Sunday 9 May 2010

Power Corrupts

In my youth, I could never see the sense of the saying Power corrupts: absolute power corrupts absolutely. It seemed to have no logical basis. But, in the UK, our experience of "strong" third term governments with large majorities seems to make the point.

Obviously Thatcher was a bully from the off; and Blair compromised on so much that it was never strictly accurate to call it a "Labour" government.

But the absolute power that absolutely shocked me [putting aside the weapons of mass unlikelihood], was the amount of educational expert advice which was dismissed and ridiculed, and even left unread.

The Cambridge Primary Review [published October 2009], welcomed by most educationalists was sneered at Eddie and Vern. They misunderstood the most basic of reccommendations: that formal education shouldn't start till after children are six. They took this to mean no schooling till seven, and publicly dismissed the report almost as it was published.

Price Cooper Waterhouse concluded in their recent report [2008?] that academies per se made no difference to standards. But still Eddie and Vern continued in their quest to de-stabilise inner-cities communities by mashing up and smashing up the bog-standard schools in order to produce no overall improvement at all. Lives lost, careers in tatters, families and friends separated, demand for mental health health services at breaking point, really really rubbish building erected at some public expense, communities in chaos, and what for? Well, for no overall improvement in standards.

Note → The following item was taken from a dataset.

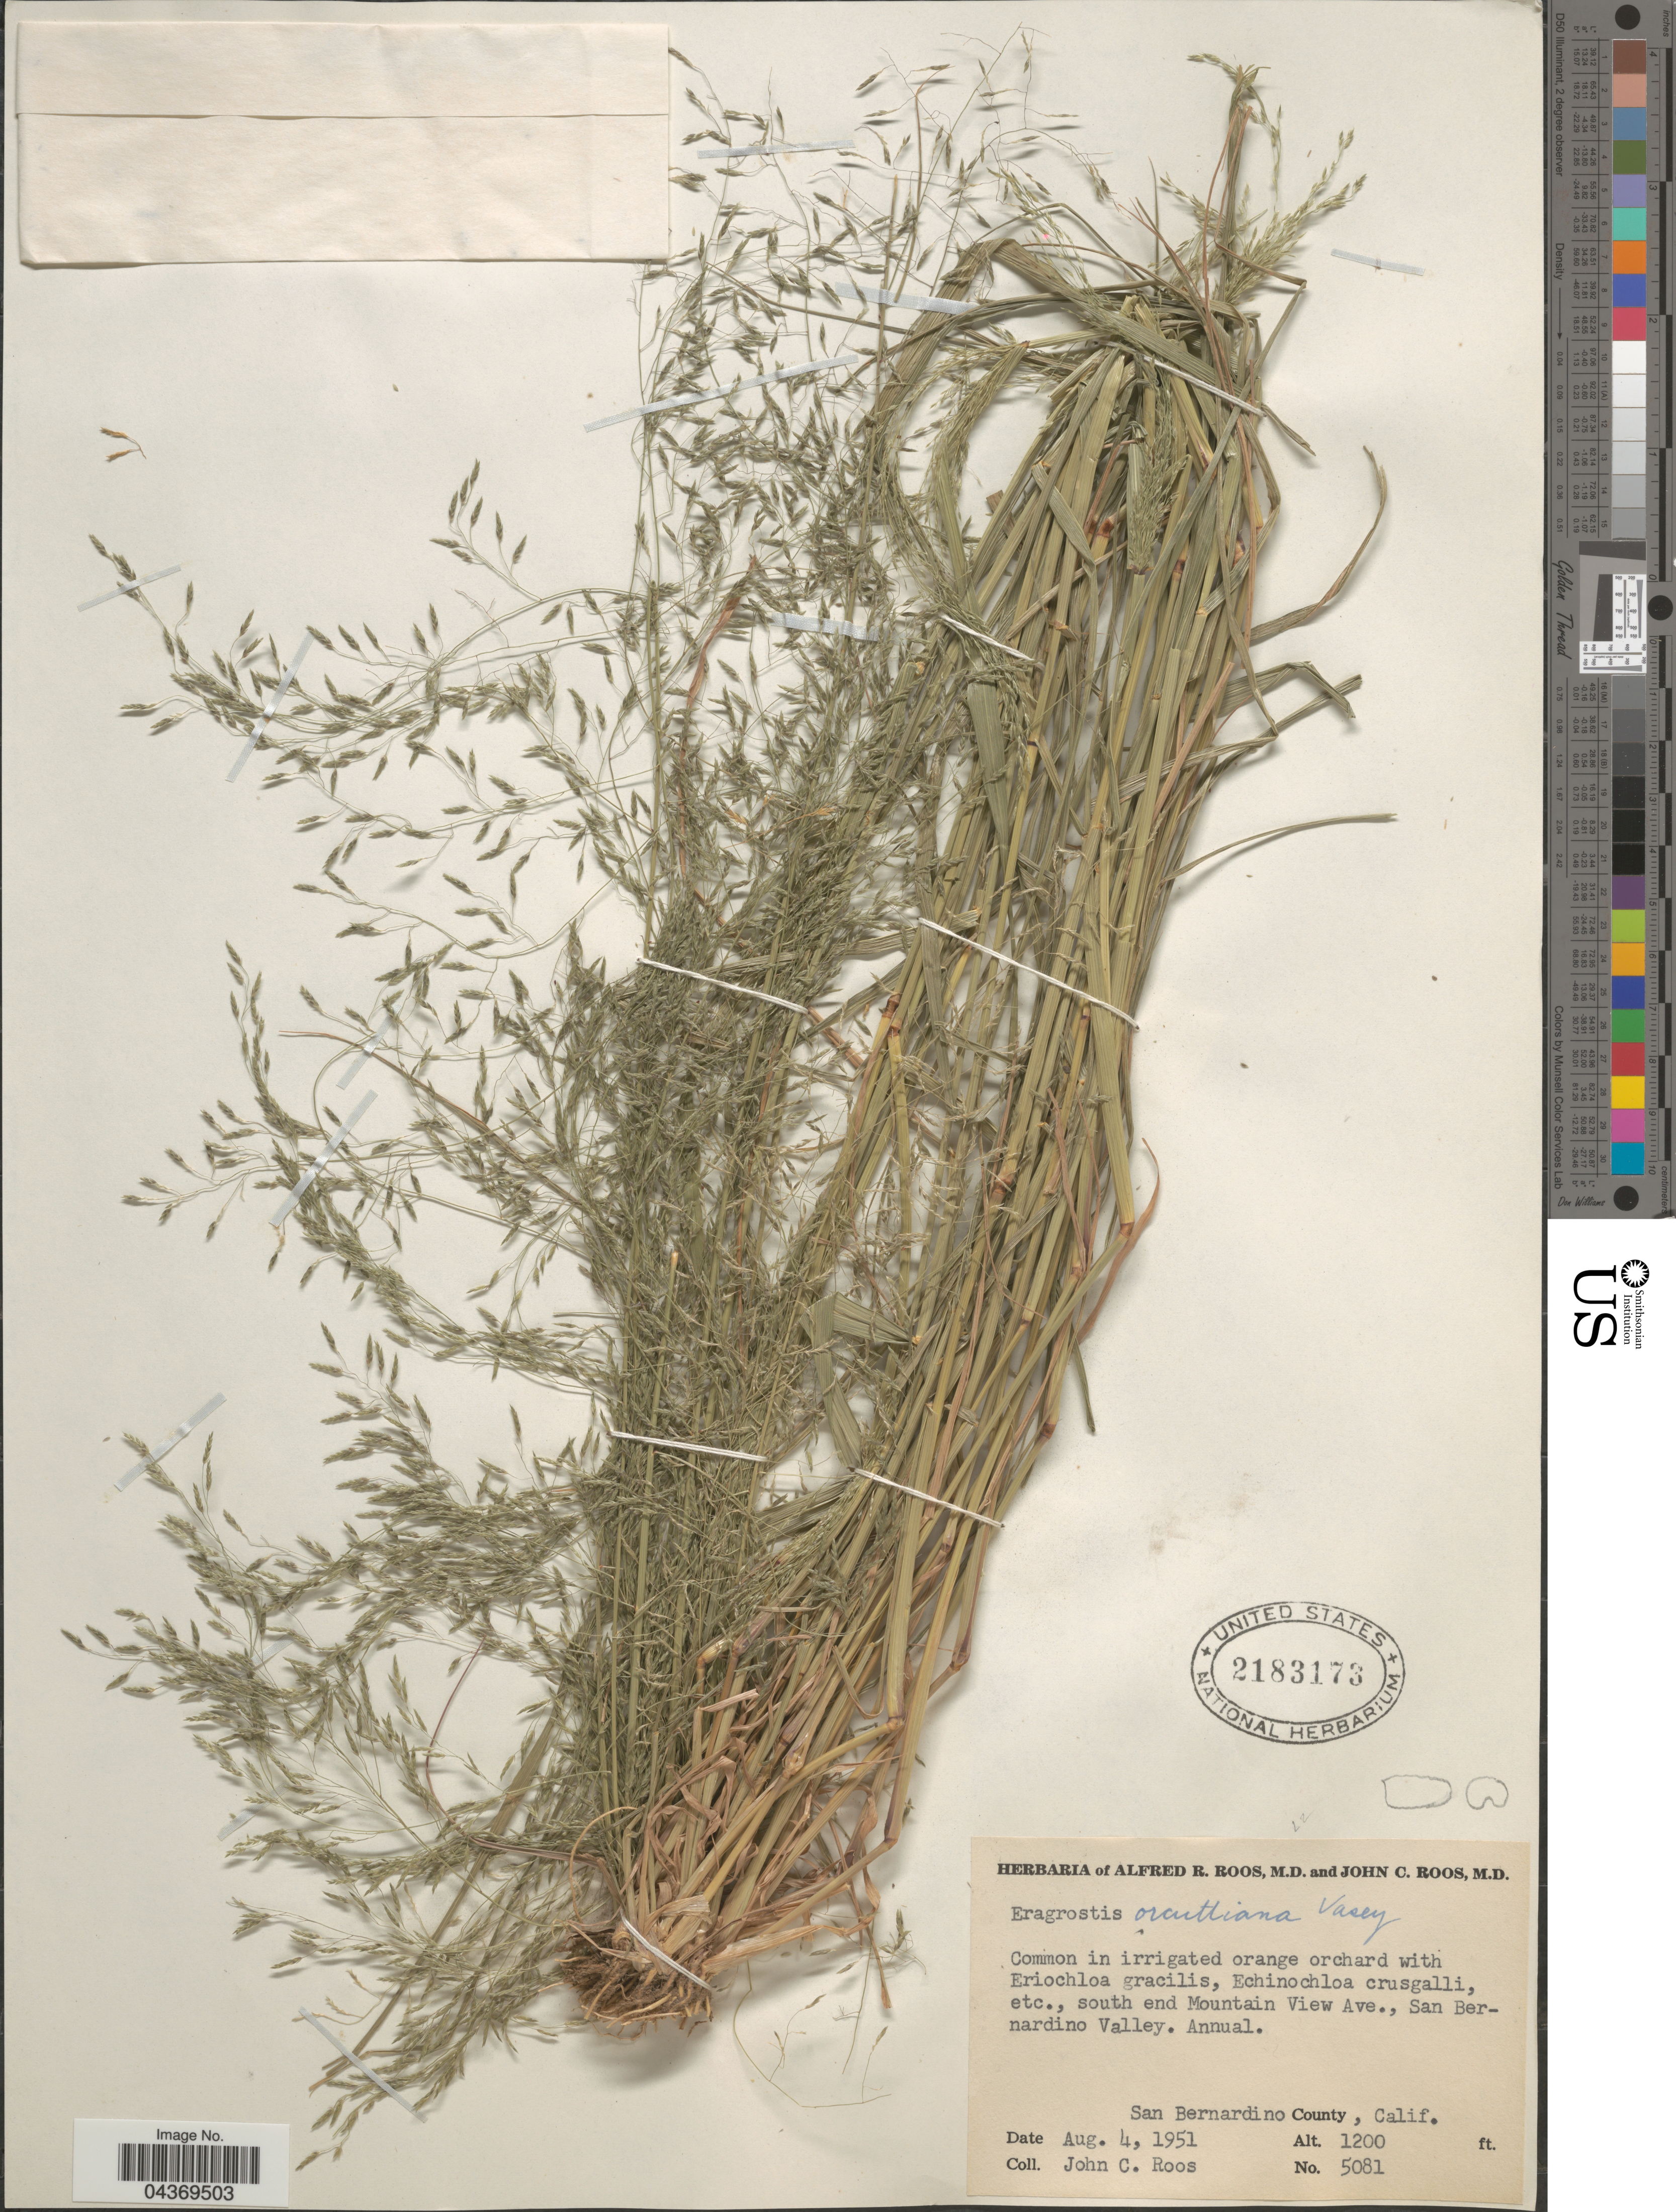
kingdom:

And power also appears to corrupt locally. Let's take our local council, and its relation to City of Leeds School, one of the three schools which essentially this blog was set up to defend.

We have written letters as part of the "consultation" on closure and academisation. But as we have to submit our objections to the very company who is demanding our closure, we naturally don't trust the system. And we usually send copies of our objections to our councillors as well.

Our Head of History sent his objections, as per, round the councillors with a demand of notification of recipient opening it [there's probably a technical term for this]. And yes, one Leeds councillor, who will, in time, vote on closing this school, did not even open the email setting out quite rational arguments why it should stay open.

Add that to the Lib Dem councillor who publicly described City Of Leeds School as "poor", and you have to question what good is power if those wielding it don't do so in an informed manner. I am rather thinking that these people will eventually be taught a lesson by History itself.